Liō

Just another day...

A newspaper comic by Mark Tatulli, revolving around the life of the titular character. Known for its lack of dialogue, unique storylines, and creepy protagonist. Plots revolve around the strange circumstances Lio gets into, usually with extremely dark punchlines. The comic is also known for frequently taking shots at other comic strips, both for one-offs and even occasionally longer storylines. The strip premiered in 2005

It should be noted that Tatulli also wrote another published comic strip, Heart of the City, which is far more mainstream.

Can be seen in animated form here. [dead link]

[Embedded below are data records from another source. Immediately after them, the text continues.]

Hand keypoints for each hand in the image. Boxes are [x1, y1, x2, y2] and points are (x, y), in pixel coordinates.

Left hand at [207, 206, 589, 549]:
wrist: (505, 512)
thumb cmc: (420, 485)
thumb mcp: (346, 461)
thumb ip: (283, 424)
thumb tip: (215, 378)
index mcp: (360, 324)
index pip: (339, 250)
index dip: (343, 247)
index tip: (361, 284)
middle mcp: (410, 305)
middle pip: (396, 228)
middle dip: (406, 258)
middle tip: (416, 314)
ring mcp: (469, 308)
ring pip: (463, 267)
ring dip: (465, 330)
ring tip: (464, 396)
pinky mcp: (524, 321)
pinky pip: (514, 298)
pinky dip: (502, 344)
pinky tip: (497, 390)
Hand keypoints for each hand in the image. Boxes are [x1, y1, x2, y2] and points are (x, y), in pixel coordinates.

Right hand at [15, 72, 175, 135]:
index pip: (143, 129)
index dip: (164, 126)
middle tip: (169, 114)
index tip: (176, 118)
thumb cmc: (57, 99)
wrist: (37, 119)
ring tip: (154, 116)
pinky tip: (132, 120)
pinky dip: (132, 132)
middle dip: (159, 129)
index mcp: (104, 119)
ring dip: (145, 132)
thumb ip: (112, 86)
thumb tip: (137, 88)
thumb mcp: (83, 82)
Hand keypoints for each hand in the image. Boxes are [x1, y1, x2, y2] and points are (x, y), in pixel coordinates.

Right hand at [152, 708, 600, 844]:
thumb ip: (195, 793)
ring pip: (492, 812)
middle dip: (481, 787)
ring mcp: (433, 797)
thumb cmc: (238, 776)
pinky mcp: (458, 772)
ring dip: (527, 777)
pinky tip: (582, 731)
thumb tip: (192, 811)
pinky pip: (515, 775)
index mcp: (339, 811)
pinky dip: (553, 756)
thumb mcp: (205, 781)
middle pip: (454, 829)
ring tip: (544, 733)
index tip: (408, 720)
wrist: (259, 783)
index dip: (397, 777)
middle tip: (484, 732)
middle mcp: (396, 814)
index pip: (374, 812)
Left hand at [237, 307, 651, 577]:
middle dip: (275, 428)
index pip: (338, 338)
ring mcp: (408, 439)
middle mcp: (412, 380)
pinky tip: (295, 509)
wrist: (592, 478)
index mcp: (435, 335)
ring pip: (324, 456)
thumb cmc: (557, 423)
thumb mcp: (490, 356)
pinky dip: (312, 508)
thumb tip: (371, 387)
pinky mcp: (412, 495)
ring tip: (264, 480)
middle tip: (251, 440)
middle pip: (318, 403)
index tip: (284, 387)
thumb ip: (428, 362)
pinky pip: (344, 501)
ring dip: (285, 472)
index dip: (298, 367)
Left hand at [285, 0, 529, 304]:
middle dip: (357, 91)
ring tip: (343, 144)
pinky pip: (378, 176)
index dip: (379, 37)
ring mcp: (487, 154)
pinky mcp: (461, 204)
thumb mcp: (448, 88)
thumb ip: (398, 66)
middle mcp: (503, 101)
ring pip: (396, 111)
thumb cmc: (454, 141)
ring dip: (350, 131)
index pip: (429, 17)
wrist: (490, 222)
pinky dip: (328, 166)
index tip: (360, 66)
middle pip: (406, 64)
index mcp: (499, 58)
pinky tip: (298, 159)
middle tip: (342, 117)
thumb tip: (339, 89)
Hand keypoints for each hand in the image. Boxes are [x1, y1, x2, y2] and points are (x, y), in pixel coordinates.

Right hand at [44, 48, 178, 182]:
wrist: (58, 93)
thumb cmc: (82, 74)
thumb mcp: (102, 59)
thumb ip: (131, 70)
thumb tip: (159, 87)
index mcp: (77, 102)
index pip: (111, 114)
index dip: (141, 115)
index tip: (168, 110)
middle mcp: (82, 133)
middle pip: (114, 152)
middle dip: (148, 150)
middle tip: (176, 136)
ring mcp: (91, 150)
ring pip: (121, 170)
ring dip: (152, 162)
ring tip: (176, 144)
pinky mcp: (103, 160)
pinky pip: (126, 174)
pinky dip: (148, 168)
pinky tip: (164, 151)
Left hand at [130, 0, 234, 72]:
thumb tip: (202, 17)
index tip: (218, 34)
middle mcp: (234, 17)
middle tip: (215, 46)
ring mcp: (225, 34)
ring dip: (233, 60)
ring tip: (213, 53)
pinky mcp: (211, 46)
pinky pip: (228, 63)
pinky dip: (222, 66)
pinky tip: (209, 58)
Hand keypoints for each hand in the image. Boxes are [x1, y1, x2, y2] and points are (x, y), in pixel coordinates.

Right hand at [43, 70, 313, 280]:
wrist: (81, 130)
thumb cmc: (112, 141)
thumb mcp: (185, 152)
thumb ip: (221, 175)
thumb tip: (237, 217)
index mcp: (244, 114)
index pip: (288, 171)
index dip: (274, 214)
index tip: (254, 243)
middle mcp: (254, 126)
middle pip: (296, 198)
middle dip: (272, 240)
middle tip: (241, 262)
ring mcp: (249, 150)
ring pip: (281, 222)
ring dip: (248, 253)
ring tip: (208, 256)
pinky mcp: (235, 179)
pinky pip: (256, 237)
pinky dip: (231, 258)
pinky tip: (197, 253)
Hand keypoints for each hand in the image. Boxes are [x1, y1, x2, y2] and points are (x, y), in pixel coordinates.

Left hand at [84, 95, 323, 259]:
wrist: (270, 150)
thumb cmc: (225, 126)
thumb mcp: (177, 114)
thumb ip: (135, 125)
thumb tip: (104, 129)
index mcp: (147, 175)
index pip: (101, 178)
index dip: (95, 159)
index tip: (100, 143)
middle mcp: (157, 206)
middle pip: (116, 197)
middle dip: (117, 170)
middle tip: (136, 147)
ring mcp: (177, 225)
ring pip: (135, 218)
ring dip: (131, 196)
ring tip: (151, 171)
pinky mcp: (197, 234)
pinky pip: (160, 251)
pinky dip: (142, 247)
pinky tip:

Tropes used in Liō include:
  • Bedsheet Ghost: This strip plays with it.
  • Butt Monkey: Lio himself seems to have fallen into this nowadays.
  • Cardiovascular Love: Parodied at least twice, once with duct tape for a broken one, and once when it needed a defibrillator.
  • Cats Are Mean: Lio's cat Cybil.
  • Cool Old Lady: Lio's Grandma. Although she doesn't actually appear, we get the impression that she's cool by letter writings such as this
  • Creepy Child: Lio, with his blank eyes and interesting choice of pets. Oh, and he will happily feed puppies to them.
  • Dark Is Not Evil: Despite his strange taste in pets, and His friendships with slasher movie icons, Lio is a decent kid at heart.
  • Did We Just Have Tea with Cthulhu?: Among others, Lio is friends with Death, Michael Meyers, Jason Voorhees, Freddy Krueger, Leatherface, and a giant man-eating fish monster.
  • Editorial Synaesthesia: In one Running Gag, Lio's crush on Eva is shown as a heart in the usual fashion, which Eva then physically shreds/stabs/etc..
  • Eldritch Abomination: Lio has a pet cthulhu named Cephalopod. (No, that isn't backwards.)
  • Fluffy Tamer: Just look at all of Lio's "pets" in the upper strip. Then, look at what he's trying to get as a new one in the lower strip.
  • Friend to All Living Things: Lio loves and is loved by all animals, from monsters, to squids, to bunnies -- although this does come with an awareness that some of his animal friends eat other animals or even humans, and a willingness to indulge their appetites. His tendency to automatically take the side of the animals in any animal vs. human situations does manage to backfire rather spectacularly on one occasion, when he's mugged by some baby ducks he just saved from a hunter.
  • Genre Busting: When you get right down to it, it's like nothing else in America. The closest it gets to "normal" is when it emulates Calvin and Hobbes, but it's just as likely to resemble a Victorian morality fable mixed with Surreal Horror.
  • Heroic Mime: Lio.
  • Knife Nut: Eva, who Lio has repeatedly tried and failed to get a date with.
  • Made From Real Girl Scouts: Ripped off the trope-naming joke once, and has had other jokes based on the same general idea.
  • Missing Mom: It's eventually revealed that she has died, in a Christmas strip no less, although with no mention of where or when.
  • Mr. Imagination: Lio, although it plays a smaller role in the strip than you might think. Almost all the weird stuff that happens is explicitly real -- backed up by Word of God -- and it's nearly always completely unambiguous about the rare occasions where it isn't.
  • Nightmare Fetishist: Lio has a giant squid and a snake as pets. He tried to bring them to the school dance once.
  • Nightmare Fuel Station Attendant: Lio. Are you starting to get an idea of what this strip is like?
  • No Smoking: Lio seems not to like smokers very much.
  • Obviously Evil: Anyone who's an Asshole Victim is readily identifiable by having bad teeth.
    • Eva has even worse teeth than most of the Asshole Victims. Draw your own conclusions.
  • Perky Goth: Lio himself.
  • Surreal Horror: Quite a lot of strips have a one-shot character appear as an Asshole Victim for two panels, then die in a bizarre and disturbing way in the third. Even the main characters are subject to random attacks by skeletons and leaf monsters, though Lio and Eva are Badass enough to outfight them, and Lio's father knows when to flee.
  • Take That: Repeatedly pokes fun at other comics. It's gone after Peanuts the most, likely out of response to an incident where Tatuli received hate mail when Lio replaced Peanuts reruns in one its papers. This strip probably wins an award for the most Take Thats in the entire run, while this strip is probably the most brutal assault on a single comic.
  • Toilet Humour: Used occasionally.
  • Weirdness Magnet: Weird stuff happens around Lio whether or not he actively seeks it out or causes it.